• DATA SHOWN
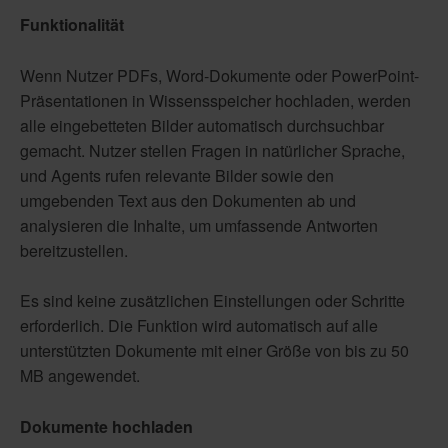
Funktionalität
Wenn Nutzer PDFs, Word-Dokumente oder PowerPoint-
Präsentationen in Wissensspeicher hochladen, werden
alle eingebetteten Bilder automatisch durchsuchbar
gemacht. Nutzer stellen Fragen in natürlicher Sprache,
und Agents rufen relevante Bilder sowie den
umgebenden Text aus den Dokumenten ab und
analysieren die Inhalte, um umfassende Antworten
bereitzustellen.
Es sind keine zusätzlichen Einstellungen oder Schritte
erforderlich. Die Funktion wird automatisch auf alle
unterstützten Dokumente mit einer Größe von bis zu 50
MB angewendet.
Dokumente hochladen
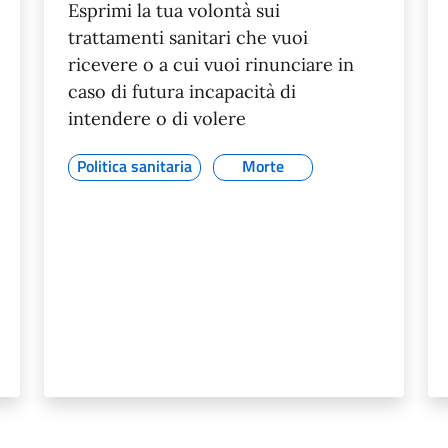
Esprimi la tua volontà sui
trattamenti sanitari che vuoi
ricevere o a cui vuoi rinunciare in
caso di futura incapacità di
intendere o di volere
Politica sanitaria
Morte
...
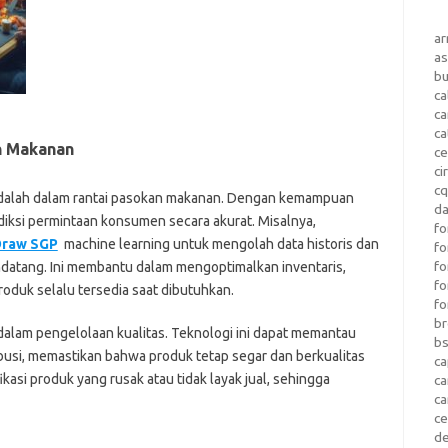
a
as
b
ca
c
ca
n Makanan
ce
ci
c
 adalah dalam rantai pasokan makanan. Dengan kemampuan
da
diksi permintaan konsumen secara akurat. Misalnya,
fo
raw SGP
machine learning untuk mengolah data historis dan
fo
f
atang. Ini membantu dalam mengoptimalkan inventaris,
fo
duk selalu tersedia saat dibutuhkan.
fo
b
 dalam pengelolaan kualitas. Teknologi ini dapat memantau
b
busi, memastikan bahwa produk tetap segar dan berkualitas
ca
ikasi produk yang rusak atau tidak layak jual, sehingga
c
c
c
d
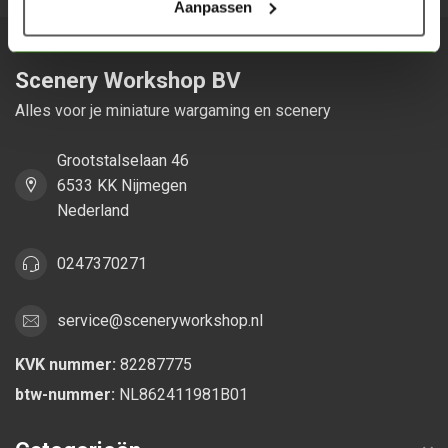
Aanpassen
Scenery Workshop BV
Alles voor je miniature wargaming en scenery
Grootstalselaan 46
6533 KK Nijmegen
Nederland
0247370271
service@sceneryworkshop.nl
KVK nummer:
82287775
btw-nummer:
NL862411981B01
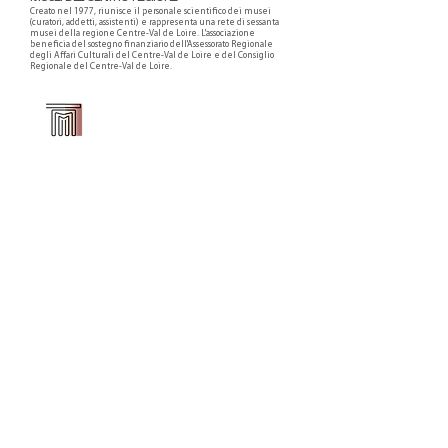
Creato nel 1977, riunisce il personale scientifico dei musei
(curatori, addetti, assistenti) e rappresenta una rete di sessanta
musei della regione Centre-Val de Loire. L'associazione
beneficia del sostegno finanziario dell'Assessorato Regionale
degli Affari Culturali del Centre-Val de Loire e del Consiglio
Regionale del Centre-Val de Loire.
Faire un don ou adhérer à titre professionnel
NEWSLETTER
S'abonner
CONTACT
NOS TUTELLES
...
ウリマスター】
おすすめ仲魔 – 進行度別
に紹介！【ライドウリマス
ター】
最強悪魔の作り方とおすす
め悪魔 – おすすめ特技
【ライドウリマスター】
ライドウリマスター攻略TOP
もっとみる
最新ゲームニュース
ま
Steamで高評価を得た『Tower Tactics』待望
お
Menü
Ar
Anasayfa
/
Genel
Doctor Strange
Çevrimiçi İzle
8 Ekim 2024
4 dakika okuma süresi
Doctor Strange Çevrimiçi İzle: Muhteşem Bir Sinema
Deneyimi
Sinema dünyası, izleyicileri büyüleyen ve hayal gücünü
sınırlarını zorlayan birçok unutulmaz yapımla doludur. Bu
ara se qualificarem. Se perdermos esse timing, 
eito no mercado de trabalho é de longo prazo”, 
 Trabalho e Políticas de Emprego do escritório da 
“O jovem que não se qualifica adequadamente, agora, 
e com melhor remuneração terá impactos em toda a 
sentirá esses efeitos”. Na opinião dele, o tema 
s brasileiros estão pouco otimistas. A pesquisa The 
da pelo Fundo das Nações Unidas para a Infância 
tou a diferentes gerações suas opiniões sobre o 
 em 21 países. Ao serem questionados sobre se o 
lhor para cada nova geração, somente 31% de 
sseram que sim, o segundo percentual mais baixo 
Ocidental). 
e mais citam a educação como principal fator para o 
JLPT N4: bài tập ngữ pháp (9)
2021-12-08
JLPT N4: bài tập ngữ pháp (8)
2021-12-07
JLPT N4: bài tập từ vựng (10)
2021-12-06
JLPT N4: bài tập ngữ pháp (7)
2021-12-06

• WORK ORDER
Word for word, write out the lines above running from the one with "Funktionalität" up to and including the one with "trattamenti sanitari che vuoi". Drop any picture.

• THE COMPLETED TASK
Funktionalität
Wenn Nutzer PDFs, Word-Dokumente oder PowerPoint-
Präsentationen in Wissensspeicher hochladen, werden
alle eingebetteten Bilder automatisch durchsuchbar
gemacht. Nutzer stellen Fragen in natürlicher Sprache,
und Agents rufen relevante Bilder sowie den
umgebenden Text aus den Dokumenten ab und
analysieren die Inhalte, um umfassende Antworten
bereitzustellen.
Es sind keine zusätzlichen Einstellungen oder Schritte
erforderlich. Die Funktion wird automatisch auf alle
unterstützten Dokumente mit einer Größe von bis zu 50
MB angewendet.
Dokumente hochladen
Esprimi la tua volontà sui
trattamenti sanitari che vuoi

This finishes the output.